The Holiday Pop-Up Book Fair, launched in 2015 by the Association of English-Language Publishers of Quebec (AELAQ), brings together writers, publishers, translators and readers in a convivial, interactive, family-friendly setting. A move this year from the original home in Atwater Library to Monument-National downtown has created some much-needed extra space, but the guiding spirit remains the same.
The lineup marshalled for this weekend’s edition can rival that of almost any literary festival. More than 100 authors across many genres are on the slate, with multiple QWF Award winners among them: Guillaume Morissette (New Tab, The Original Face), H. Nigel Thomas (No Safeguards), David Homel (The Speaking Cure). Science fiction is represented by, among others, Sylvain Neuvel (Waking Gods), children’s lit by Marie-Louise Gay (Short Stories for Little Monsters), crime fiction by Trevor Ferguson, a.k.a.

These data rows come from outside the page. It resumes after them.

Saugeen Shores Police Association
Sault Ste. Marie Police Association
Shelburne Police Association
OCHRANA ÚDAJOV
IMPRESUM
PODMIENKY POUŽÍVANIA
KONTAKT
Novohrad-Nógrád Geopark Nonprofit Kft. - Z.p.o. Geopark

John Farrow (Perish the Day), cartooning by the ever-popular Terry (Aislin) Mosher of the Montreal Gazette.
Other attractions are essayist Durga Chew-Bose (Too Much and Not the Mood); Chinese-born Montrealer Xue Yiwei, author of the Gazette-acclaimed story collection Shenzheners and the novel Dr. Bethune’s Children (and subject last week of a New York Times profile by Taras Grescoe); and Kathleen Winter, whose new novel Lost in September was shortlisted for the QWF and Governor General’s awards this year. She will be welcoming guests at a wine and cheese Saturday from 4 to 6 p.m.
“It’s a real coming together of community,” said past participant Winter. “I’ve discovered writing by new (to me) and established authors, lots of great offerings by local and national presses, and a friendly atmosphere. I’ll be saying a few words on Saturday, and I’ll enjoy mingling with authors and readers on both days to celebrate Quebec books, writers and readers.”

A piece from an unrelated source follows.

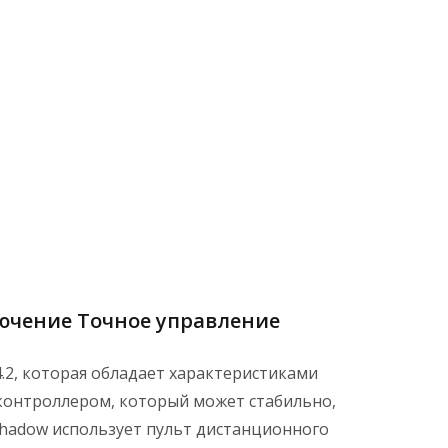
ючение Точное управление
.2, которая обладает характеристиками
оконтроллером, который может стабильно,
Shadow использует пульт дистанционного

Expozine shares some exhibitors, and very likely some attendees, with the Holiday Pop-Up Book Fair, but places a greater emphasis on the alternative and the underground.

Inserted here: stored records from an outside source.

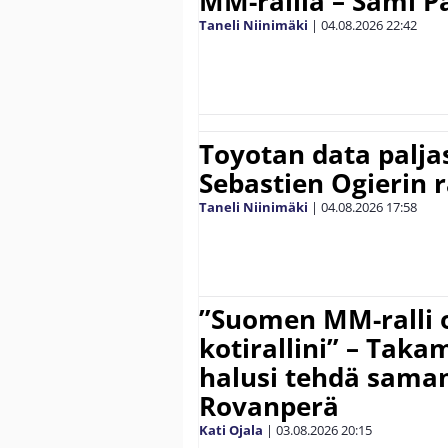
MM-rallia – Sami Paj
Taneli Niinimäki
|
04.08.2026
22:42
Toyotan data paljas
Sebastien Ogierin 
Taneli Niinimäki
|
04.08.2026
17:58
”Suomen MM-ralli 
kotirallini” – Tak
halusi tehdä saman
Rovanperä
Kati Ojala
|
03.08.2026
20:15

Now in its 16th year, this truly is a gathering of indie nation, with more than 250 participating publishers ranging from the more established independents to literal one-person, handmade operations. Graphic-lit culture, with its plethora of comix and zines, is especially well represented, as are poster artists.
“There is an equal enthusiasm among young authors and publishers on both anglophone and francophone sides at Expozine to start new publishing collectives,” organizer Louis Rastelli noted.
“It makes me think that the desire of millennials to put their phones down and work on making printed books is only growing. And this trend cuts across linguistic lines in Montreal — it is generational.”